Procurar y obrar bien a quien te hace mal es obra sobrenatural, divina escalera que alcanza gloriosa eternidad, llave de cruz que abre el cielo, sabroso descanso del alma y paz del cuerpo.
Son las venganzas vida sin sosiego, unas llaman a otras y todas a la muerte. ¿No es loco el que, si el sayo le aprieta, se mete un puñal por el cuerpo? ¿Qué otra cosa es la venganza, sino hacernos mal por hacer mal, quebrarnos dos ojos por cegar uno, escupir al cielo y caernos en la cara? Admirablemente lo sintió Séneca que, como en la plaza le diese una coz un enemigo suyo, todos le incitaban a que del se querellase a la justicia, y, riéndose, les dijo:
«¿No veis que sería locura llamar un jumento a juicio?». Como si dijera: con aquella coz vengó como bestia su saña, y yo la menosprecio como hombre.
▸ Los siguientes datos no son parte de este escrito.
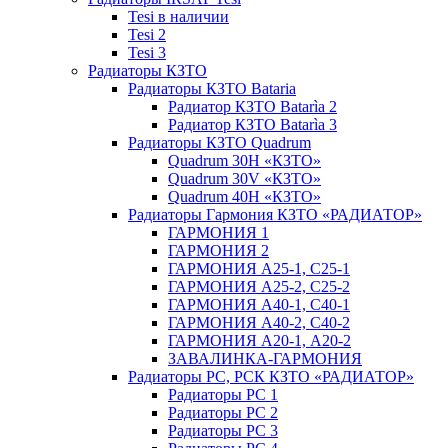
Tesi в наличии
Tesi 2
Tesi 3
Радиаторы КЗТО
Радиаторы КЗТО Bataria
Радиатор КЗТО Batarìa 2
Радиатор КЗТО Batarìa 3
Радиаторы КЗТО Quadrum
Quadrum 30H «КЗТО»
Quadrum 30V «КЗТО»
Quadrum 40H «КЗТО»
Радиаторы Гармония КЗТО «РАДИАТОР»
ГАРМОНИЯ 1
ГАРМОНИЯ 2
ГАРМОНИЯ А25-1, С25-1
ГАРМОНИЯ А25-2, С25-2
ГАРМОНИЯ А40-1, С40-1
ГАРМОНИЯ А40-2, С40-2
ГАРМОНИЯ А20-1, А20-2
ЗАВАЛИНКА-ГАРМОНИЯ
Радиаторы РС, РСК КЗТО «РАДИАТОР»
Радиаторы РС 1
Радиаторы РС 2
Радиаторы РС 3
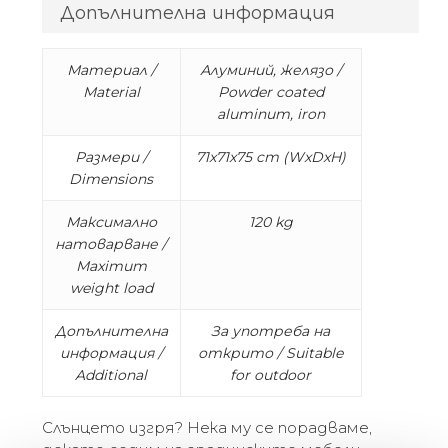
Допълнителна информация
Материал /
Алуминий, желязо /
Material
Powder coated
aluminum, iron
Размери /
71x71x75 cm (WxDxH)
Dimensions
Максимално
120 kg
натоварване /
Maximum
weight load
Допълнителна
За употреба на
информация /
открито / Suitable
Additional
for outdoor
Слънцето изгря? Нека му се порадваме,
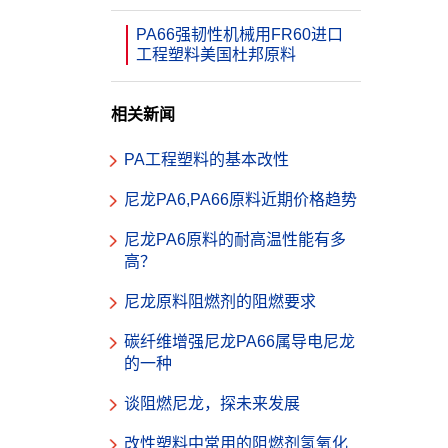
PA66强韧性机械用FR60进口
工程塑料美国杜邦原料
相关新闻
PA工程塑料的基本改性
尼龙PA6,PA66原料近期价格趋势
尼龙PA6原料的耐高温性能有多
高？
尼龙原料阻燃剂的阻燃要求
碳纤维增强尼龙PA66属导电尼龙
的一种
谈阻燃尼龙，探未来发展
改性塑料中常用的阻燃剂氢氧化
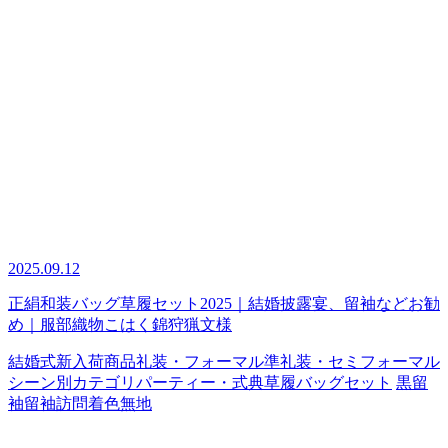
2025.09.12
正絹和装バッグ草履セット2025｜結婚披露宴、留袖などお勧
め｜服部織物こはく錦狩猟文様
結婚式
新入荷商品
礼装・フォーマル
準礼装・セミフォーマル
シーン別カテゴリ
パーティー・式典
草履バッグセット
黒留
袖
留袖
訪問着
色無地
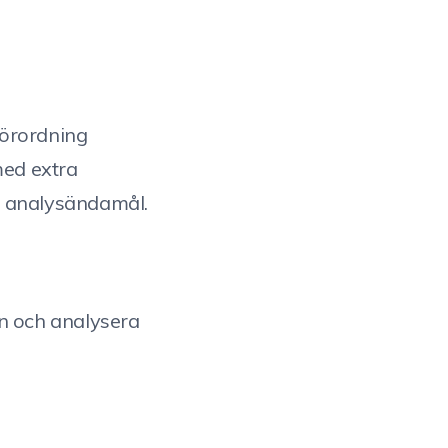
förordning
med extra
r analysändamål.
en och analysera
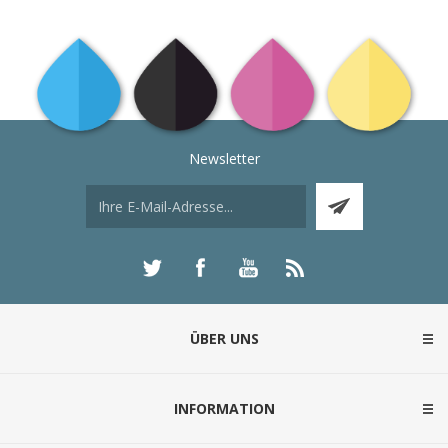
Newsletter
ÜBER UNS
INFORMATION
¿Hay bestialidad mayor que hacer mal, ni grandeza que iguale a despreciarlo? Siendo el duque de Orliens injuriado de otro, después que fue rey de Francia le dijeron que se vengase -pues podía- de la injuria recebida, y, volviéndose contra el que se lo aconsejaba, dijo: «No conviene al rey de Francia vengar las injurias del duque de Orliens». Si vencerse uno a sí mismo lo cuentan por tan gran vitoria, ¿por qué, venciendo nuestros apetitos, iras y, rencores, no ganamos esta palma, pues demás de lo por ello prometido, aun en lo de acá escusaremos muchos males que quitan la vida, menguan la vana honra y consumen la hacienda?
¡Oh, buen Dios! ¡Cómo, si yo fuera bueno, lo que de aquel buen hombre oí debía bastarme! Pasóse con la mocedad, perdióse aquel tesoro, fue trigo que cayó en el camino.
Su buena conversación y dotrina nos entretuvo hasta Cantillana, donde llegamos casi al sol puesto, yo con buenas ganas de cenar y mi compañero de esperar el suyo; mas nunca vino. Los clérigos hicieron rancho aparte, yéndose a casa de un su amigo y nosotros a nuestra posada.